This blog is intended to go along with Population: An Introduction to Concepts and Issues, by John R. Weeks, published by Cengage Learning. The latest edition is the 13th (it will be out in January 2020), but this blog is meant to complement any edition of the book by showing the way in which demographic issues are regularly in the news.

You can download an iPhone app for the 13th edition from the App Store (search for Weeks Population).
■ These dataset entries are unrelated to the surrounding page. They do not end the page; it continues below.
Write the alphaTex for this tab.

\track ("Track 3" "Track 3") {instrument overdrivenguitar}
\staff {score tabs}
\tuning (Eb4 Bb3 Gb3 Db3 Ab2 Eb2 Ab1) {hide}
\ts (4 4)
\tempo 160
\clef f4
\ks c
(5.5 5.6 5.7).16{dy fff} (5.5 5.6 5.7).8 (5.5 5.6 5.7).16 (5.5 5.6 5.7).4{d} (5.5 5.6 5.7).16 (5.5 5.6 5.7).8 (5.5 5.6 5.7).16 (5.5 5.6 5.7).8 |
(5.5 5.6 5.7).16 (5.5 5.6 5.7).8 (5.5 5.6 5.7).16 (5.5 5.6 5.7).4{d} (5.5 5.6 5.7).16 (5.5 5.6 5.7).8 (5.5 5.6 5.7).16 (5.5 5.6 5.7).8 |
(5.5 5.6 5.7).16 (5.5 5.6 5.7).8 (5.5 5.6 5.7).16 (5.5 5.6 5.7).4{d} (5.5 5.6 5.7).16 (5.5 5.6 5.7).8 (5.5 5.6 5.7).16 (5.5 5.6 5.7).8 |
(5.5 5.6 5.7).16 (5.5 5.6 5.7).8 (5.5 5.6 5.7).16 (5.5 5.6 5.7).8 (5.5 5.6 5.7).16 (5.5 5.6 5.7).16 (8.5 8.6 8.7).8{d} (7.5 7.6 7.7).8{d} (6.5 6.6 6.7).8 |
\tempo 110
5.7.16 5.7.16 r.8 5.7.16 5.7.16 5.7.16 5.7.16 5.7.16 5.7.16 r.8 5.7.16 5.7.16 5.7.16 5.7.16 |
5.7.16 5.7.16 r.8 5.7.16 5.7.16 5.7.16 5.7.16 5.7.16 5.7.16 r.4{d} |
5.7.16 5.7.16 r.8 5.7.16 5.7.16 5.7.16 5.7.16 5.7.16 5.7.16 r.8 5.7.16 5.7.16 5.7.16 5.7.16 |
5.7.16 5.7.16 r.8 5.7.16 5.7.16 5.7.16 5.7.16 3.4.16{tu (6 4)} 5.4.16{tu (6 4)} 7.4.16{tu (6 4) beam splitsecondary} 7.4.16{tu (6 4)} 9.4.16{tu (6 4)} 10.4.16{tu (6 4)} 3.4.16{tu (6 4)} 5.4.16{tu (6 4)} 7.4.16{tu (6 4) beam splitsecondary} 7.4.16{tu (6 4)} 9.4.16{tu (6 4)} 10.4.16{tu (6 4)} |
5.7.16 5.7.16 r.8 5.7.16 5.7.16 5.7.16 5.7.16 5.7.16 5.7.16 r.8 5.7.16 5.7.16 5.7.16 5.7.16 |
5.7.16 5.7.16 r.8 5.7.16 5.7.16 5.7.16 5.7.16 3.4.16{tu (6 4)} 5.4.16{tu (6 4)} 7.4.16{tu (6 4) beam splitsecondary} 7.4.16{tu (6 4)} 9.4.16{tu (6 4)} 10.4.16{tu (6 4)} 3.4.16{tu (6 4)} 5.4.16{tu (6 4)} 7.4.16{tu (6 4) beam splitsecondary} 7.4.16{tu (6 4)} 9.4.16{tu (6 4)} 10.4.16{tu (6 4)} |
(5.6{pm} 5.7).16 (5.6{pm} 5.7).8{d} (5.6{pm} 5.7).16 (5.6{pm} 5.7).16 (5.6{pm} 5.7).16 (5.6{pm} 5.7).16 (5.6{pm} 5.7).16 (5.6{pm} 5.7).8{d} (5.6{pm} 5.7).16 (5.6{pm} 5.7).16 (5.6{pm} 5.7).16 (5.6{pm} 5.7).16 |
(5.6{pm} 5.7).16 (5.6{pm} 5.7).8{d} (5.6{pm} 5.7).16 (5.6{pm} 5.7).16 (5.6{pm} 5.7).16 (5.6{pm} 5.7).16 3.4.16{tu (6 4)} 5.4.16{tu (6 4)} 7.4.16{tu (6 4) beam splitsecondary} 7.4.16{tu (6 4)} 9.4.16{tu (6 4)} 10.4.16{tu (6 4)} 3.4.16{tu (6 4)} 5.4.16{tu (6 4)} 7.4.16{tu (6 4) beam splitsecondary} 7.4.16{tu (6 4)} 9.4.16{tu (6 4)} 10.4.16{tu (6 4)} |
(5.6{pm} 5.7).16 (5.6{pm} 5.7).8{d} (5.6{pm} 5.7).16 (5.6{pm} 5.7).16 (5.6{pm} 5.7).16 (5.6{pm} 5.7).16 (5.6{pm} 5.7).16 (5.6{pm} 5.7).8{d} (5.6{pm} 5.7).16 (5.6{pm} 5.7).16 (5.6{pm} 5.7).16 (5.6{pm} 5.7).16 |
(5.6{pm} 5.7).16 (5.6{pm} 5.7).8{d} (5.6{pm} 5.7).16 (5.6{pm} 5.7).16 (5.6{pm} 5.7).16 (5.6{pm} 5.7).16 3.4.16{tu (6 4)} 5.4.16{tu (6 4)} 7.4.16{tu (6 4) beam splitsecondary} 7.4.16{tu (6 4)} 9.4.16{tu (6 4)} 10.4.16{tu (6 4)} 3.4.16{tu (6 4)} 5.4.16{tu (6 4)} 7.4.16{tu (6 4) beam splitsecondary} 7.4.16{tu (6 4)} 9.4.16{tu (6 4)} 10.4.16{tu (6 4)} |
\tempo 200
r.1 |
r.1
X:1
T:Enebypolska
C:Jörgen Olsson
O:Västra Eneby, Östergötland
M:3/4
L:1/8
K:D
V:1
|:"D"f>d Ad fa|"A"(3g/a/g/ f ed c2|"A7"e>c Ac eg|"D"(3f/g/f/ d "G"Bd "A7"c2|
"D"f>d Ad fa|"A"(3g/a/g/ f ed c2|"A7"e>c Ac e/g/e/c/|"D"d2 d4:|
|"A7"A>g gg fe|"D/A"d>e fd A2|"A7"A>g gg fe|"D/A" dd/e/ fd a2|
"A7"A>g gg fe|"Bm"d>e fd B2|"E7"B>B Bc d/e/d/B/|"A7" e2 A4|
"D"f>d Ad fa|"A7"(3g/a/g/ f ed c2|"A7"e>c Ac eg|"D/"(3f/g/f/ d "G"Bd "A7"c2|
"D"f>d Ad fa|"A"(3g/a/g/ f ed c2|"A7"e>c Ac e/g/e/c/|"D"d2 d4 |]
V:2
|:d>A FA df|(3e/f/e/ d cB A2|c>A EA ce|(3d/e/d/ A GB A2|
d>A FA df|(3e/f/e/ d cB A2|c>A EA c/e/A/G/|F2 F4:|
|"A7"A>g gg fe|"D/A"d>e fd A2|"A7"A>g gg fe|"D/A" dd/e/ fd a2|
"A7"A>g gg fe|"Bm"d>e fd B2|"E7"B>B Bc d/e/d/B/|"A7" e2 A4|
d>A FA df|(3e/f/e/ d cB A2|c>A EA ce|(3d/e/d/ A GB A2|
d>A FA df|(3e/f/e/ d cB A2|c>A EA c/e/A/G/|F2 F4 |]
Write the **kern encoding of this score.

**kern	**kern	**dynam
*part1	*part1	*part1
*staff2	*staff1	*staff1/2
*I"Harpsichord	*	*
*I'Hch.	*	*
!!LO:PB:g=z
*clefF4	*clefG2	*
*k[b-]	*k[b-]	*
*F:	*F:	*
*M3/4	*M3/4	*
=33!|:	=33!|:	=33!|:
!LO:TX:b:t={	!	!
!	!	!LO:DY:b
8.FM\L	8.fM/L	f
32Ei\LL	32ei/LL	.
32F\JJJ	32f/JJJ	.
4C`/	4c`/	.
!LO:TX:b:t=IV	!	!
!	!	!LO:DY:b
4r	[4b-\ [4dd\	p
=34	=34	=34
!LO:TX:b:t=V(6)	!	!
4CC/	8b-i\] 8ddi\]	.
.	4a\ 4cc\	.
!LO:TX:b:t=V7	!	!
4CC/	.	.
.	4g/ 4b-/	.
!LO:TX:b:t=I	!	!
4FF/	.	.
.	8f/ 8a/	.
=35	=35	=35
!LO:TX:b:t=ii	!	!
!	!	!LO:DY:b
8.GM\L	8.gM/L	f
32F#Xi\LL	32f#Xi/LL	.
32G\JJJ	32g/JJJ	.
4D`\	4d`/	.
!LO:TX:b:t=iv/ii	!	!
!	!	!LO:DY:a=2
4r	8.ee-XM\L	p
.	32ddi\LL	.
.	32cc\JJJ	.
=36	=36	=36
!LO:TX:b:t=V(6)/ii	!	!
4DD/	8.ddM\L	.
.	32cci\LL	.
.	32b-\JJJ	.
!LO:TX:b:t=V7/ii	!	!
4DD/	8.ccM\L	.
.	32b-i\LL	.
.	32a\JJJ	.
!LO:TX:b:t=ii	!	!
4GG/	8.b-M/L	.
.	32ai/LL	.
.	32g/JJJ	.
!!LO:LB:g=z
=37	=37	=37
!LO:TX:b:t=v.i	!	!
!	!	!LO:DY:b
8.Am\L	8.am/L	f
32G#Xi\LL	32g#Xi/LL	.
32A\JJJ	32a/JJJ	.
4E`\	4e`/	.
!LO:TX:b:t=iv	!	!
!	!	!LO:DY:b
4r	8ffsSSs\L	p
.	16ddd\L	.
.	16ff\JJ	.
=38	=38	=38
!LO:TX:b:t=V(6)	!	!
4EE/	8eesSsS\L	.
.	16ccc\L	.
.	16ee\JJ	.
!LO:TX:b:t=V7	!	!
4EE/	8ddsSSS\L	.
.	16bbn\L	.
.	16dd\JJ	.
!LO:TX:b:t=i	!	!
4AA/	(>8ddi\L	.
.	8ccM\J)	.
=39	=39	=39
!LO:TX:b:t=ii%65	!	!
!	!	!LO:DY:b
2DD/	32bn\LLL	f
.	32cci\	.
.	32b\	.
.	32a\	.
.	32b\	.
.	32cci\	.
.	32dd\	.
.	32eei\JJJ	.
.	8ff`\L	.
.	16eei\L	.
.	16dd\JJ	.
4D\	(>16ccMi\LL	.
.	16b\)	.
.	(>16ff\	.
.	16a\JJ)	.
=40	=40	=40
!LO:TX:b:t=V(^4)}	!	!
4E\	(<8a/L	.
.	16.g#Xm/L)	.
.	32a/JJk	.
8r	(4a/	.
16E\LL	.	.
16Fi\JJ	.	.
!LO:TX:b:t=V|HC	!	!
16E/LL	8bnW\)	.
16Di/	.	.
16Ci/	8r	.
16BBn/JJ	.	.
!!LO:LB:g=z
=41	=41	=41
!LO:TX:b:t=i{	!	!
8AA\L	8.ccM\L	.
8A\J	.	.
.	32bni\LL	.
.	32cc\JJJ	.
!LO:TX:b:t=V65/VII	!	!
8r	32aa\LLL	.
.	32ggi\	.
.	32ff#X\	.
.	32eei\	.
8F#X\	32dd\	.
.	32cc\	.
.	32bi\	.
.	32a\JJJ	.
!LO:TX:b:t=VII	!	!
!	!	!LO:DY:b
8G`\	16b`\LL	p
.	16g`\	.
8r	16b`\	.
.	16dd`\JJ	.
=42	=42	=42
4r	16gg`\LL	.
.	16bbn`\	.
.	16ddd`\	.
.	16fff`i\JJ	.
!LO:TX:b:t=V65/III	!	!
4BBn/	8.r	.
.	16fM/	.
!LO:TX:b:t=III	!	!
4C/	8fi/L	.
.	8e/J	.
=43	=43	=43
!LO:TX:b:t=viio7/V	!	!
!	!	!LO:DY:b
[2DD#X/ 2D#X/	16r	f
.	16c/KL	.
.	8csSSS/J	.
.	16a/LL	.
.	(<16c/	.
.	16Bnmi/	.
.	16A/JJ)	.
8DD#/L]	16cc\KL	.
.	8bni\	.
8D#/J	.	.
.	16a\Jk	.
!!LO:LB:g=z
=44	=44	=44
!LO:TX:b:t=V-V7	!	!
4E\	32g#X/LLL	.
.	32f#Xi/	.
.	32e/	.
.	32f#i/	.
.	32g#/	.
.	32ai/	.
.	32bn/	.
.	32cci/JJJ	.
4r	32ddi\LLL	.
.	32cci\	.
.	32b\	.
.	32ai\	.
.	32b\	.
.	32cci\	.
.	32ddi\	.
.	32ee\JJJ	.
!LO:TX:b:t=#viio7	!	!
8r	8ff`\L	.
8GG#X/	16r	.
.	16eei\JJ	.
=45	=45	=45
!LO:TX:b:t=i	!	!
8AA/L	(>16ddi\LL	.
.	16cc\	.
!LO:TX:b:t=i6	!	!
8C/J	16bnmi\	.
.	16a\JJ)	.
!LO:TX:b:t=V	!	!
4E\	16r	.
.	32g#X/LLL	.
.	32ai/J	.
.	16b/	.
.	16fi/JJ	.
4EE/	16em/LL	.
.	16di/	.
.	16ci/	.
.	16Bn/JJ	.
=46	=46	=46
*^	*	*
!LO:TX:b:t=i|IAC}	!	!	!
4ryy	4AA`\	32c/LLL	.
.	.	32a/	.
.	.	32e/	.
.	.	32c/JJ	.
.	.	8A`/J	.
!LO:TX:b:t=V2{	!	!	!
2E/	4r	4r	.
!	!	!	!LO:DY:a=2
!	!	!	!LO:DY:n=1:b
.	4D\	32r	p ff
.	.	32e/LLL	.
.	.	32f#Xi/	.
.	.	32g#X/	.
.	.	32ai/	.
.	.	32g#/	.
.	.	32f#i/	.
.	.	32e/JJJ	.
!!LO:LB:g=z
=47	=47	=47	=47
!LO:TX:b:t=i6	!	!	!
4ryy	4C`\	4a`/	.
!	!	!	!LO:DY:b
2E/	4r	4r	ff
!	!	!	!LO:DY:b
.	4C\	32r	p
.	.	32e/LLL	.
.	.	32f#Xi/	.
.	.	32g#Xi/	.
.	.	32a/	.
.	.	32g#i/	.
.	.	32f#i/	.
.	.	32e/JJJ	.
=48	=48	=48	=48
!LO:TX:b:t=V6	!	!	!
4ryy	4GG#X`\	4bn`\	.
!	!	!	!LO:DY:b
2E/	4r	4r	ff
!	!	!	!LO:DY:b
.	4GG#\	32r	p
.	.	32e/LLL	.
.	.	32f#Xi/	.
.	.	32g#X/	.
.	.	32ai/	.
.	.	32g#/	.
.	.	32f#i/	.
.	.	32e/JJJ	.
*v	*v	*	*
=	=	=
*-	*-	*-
If you are a user of my textbook and would like to suggest a blog post idea, please email me at: john.weeks@sdsu.edu

Friday, December 2, 2011

A Conversation About Global Population Growth

The New York Times today published a lengthy Op-Ed "conversation" between Serge Schmemann, editor of the International Herald Tribune Magazine, and three population experts/thinkers: Hania Zlotnik, who heads up the Population Division of the United Nations (which produces the most famous of the population projections suggesting that we may well be sharing the planet with 10 billion people by the end of this century); Chandran Nair, who is the founder of the Global Institute For Tomorrow, an independent, for-profit think tank based in Hong Kong, and the author of Consumptionomics: Asia’s Role in Reshaping Capitalism and Saving the Planet; and Fred Pearce, a British science writer and the author of Peoplequake: Mass Migration, Ageing Nations and the Coming Population Crash. So, the conversation includes a demographer (Zlotnik), an environmentalist (Nair), and a science writer (Pearce). Out of this came a very articulate and compelling set of ideas (by which I mean, of course, that I am generally in agreement with what they have to say!). It is a lengthy article that deserves a careful reading, but here are the concluding comments:

NAIR: The next 30 years are critical, and this is why this issue of consumption and the growing global sense of entitlement and privilege needs to be addressed very decisively and critically by the governments here. Billions in Asia cannot aspire to all have more, because we don’t have the time for it to correct itself. It comes back to how we plan to live in a constrained resource base, and that will require very strong state institutions starting to dictate — I use that word very deliberately — how we create a new society around protecting these resources by curbing excessive consumption.
PEARCE: In my optimistic frame of mind, I do think that, as we age as a society, we may become less consumerist, less concerned with economic growth, more concerned about well-being and happiness and living environmentally sustainable lives. I think the end of population growth will give us the chance to solve the environmental problems, solve the resource problems, without the constant fear that anything we do will be overwhelmed by population growth. We have the chance to think, “Look, these things are in our own hands.” With good governance, of the kind that Chandran is talking about very persuasively, we can get it right, even now.
ZLOTNIK: I agree. The chance of achieving a stable population is much better today than it was 50 years ago. Populations have grown enormously and yet the world has not collapsed, although, as Chandran says, we haven’t paid for everything that we have used. The payment will have to be made by future generations and it is important that the changes in population growth achieved so far continue in the same direction so that young people today and in the future have more degrees of freedom in tackling the problems that they will face.